I can't really remember changing anyone in a major way, but I have helped a few people over the years who were really negative and angry about things, or depressed.  Folks often came to me for advice, and I'd try to tell them to look at the 'big picture', and their complaints or problems would usually be brought down to a realistic size.


----------



## GeorgiaXplant (Oct 4, 2014)

Change someone? That can't be done. No one can change another person. A person can change, but only that person can make a change.

It's like motivation. No one can motivate another person. Motivation comes from within.

We can "suggest" changes until the cows come home, but whether someone else adopts those suggestions is something they decide for themselves. If a person makes a change to please another person, it's a change that won't last.


----------



## Falcon (Oct 4, 2014)

Why on Earth would I presume to be qualified to change ANYONE ?!

I find it best to mind my own business and let the professionals  do the changing, if they can help.


----------



## Meanderer (Oct 4, 2014)

We can only change ourselves....course we know we're perfect!


----------



## oldman (Oct 5, 2014)

I think Dalai Lama once said, "Change comes from within."


----------



## ClassicRockr (Oct 5, 2014)

Well, one thing for sure, my wife had no objections to changing the type of Western boots she was wearing, being around the rodeo family I knew and learning the lingo. She really gives me the credit for the changes, but you folks are 100% right.........if she didn't want to change, she wouldn't have. Her mom didn't understand the "change", but did finally accept it when she seen how happy her daughter was about it. In fact, we both wanted a Western Wedding and that's exactly what we had..........including me roping my new bride at our Wedding Reception! Yep, swung my loop, delivered it right around her and pulled her in! Sure was easier than trying to catch a steer! LOL


----------



## SifuPhil (Oct 5, 2014)

I know the party line is that we cannot change others, but I disagree.

In my professional life I spent over 35 years changing people. Yes, of course it was _their_ decision to change, but I was the "finger pointing to the moon" (Buddhist quote), the catalyst, that instituted that change, and I'm rightly honored and proud to have been a vital part of that process.

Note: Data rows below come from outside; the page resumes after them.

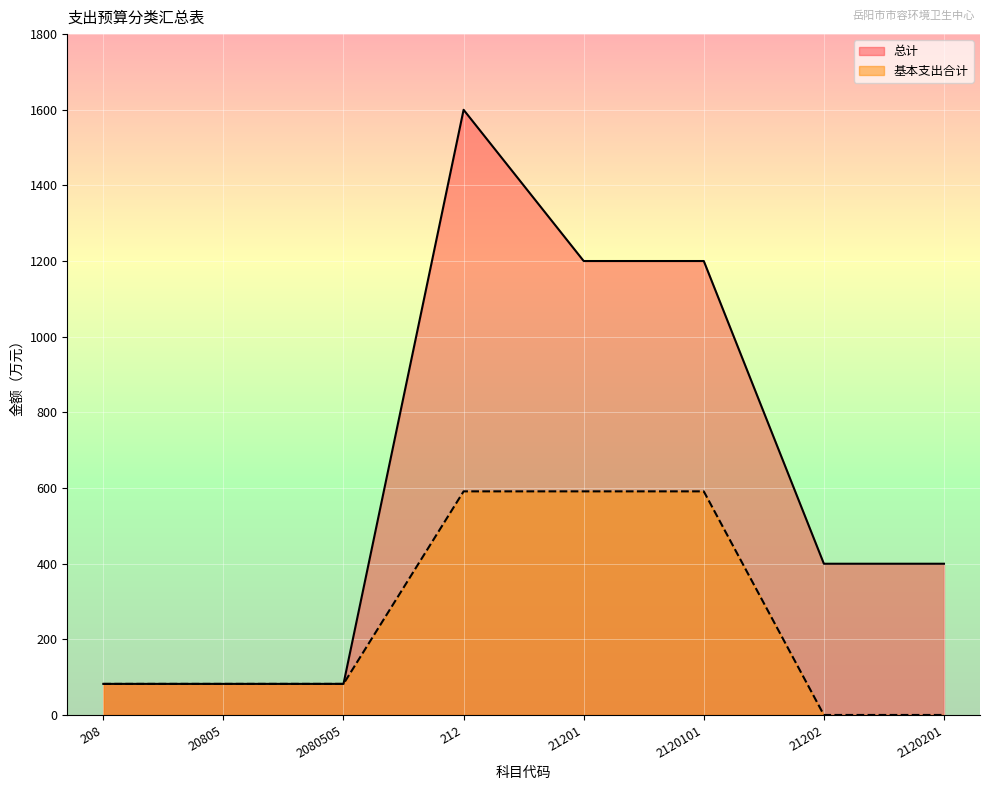

Reading right to left, extract all data points from this chart.

总计: 399.8	399.8	1200.1	1200.1	1599.9	82.2	82.2	82.2
基本支出合计: 0.0	0.0	591.2	591.2	591.2	82.2	82.2	82.2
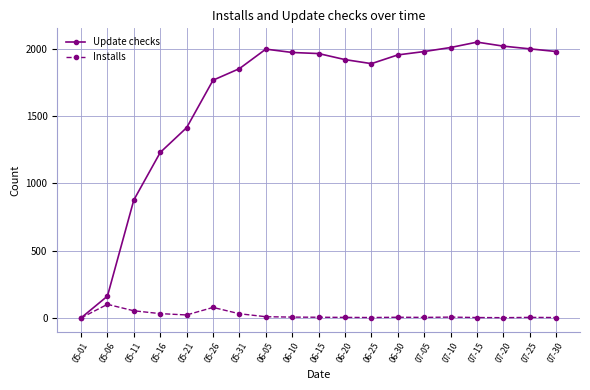

The value of Update checks at 07-25 is 3543. True or false?

False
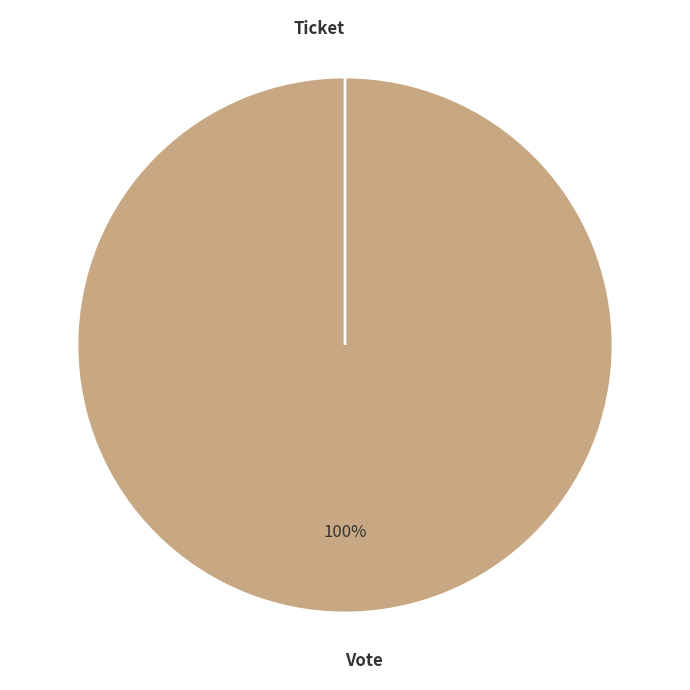

What is the change in value from Vote to Ticket?

-1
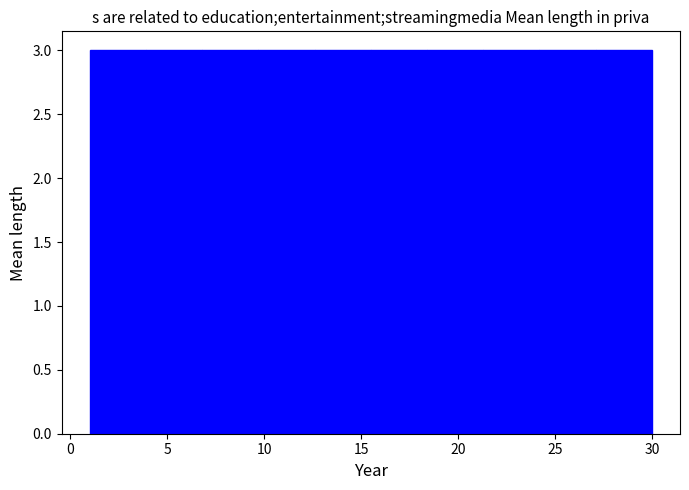

What is the height of the bar covering 27.1 to 30.0 on the x-axis? Neither the bar edges nor the heights are printed on the chart, so give them approximately, as read against the axes.

3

But my private life has a less impressive batting average - for every positive change I've wrought there seems to be a negative one. I suppose when I shed my "working clothes", when I cease being Doctor Phil or Sifu Phil, I also sometimes lose sight of the big picture that is always present in my work. 

I suppose I'm still a work in progress in that way.


----------



## WhatInThe (Oct 6, 2014)

"their decision to change" says it all.

Many don't or won't change. Can they change-absolutely. At any age.

One of the road blocks as usual is ego. Many think they learned everything they needed when young or had/have their act together since then. Change would be admission they are doing something wrong or could do something better. Some people hate effort and work as well.

That and many view a teacher as an authority figure. Those people that don't want to learn or change now were probably rebel boys and girls when young. They are still fighting the power stickin it to the man. In some respects people don't change, they simply ACT differently. Most people change their acting style but not content.


----------